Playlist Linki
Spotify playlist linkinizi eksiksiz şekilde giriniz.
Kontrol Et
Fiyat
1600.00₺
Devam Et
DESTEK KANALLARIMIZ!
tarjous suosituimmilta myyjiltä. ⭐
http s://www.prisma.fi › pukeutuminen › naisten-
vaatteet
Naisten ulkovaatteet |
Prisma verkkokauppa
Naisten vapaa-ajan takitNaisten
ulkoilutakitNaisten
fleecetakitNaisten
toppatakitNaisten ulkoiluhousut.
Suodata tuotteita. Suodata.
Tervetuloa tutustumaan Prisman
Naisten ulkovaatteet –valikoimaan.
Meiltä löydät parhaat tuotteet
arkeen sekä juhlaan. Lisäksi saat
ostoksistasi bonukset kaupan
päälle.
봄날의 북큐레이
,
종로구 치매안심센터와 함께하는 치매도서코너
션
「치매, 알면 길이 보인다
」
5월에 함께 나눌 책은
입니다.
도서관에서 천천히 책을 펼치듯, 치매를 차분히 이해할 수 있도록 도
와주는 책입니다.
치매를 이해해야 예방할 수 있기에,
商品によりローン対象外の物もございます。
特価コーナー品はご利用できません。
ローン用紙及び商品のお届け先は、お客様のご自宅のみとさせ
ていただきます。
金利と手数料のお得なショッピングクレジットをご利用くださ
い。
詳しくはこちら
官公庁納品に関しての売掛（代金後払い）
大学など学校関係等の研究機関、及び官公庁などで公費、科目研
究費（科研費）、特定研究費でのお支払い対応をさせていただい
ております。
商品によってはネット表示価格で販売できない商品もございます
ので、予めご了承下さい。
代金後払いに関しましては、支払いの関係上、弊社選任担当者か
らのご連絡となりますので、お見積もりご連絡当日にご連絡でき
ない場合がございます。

# Task requirements
Reproduce the text of every record above, line for line and without any change.

# Exercise result
Playlist Linki
Spotify playlist linkinizi eksiksiz şekilde giriniz.
Kontrol Et
Fiyat
1600.00₺
Devam Et
DESTEK KANALLARIMIZ!
tarjous suosituimmilta myyjiltä. ⭐
http s://www.prisma.fi › pukeutuminen › naisten-
vaatteet
Naisten ulkovaatteet |
Prisma verkkokauppa
Naisten vapaa-ajan takitNaisten
ulkoilutakitNaisten
fleecetakitNaisten
toppatakitNaisten ulkoiluhousut.
Suodata tuotteita. Suodata.
Tervetuloa tutustumaan Prisman
Naisten ulkovaatteet –valikoimaan.
Meiltä löydät parhaat tuotteet
arkeen sekä juhlaan. Lisäksi saat
ostoksistasi bonukset kaupan
päälle.
봄날의 북큐레이
,
종로구 치매안심센터와 함께하는 치매도서코너
션
「치매, 알면 길이 보인다
」
5월에 함께 나눌 책은
입니다.
도서관에서 천천히 책을 펼치듯, 치매를 차분히 이해할 수 있도록 도
와주는 책입니다.
치매를 이해해야 예방할 수 있기에,
商品によりローン対象外の物もございます。
特価コーナー品はご利用できません。
ローン用紙及び商品のお届け先は、お客様のご自宅のみとさせ
ていただきます。
金利と手数料のお得なショッピングクレジットをご利用くださ
い。
詳しくはこちら
官公庁納品に関しての売掛（代金後払い）
大学など学校関係等の研究機関、及び官公庁などで公費、科目研
究費（科研費）、特定研究費でのお支払い対応をさせていただい
ております。
商品によってはネット表示価格で販売できない商品もございます
ので、予めご了承下さい。
代金後払いに関しましては、支払いの関係上、弊社選任担当者か
らのご連絡となりますので、お見積もりご連絡当日にご連絡でき
ない場合がございます。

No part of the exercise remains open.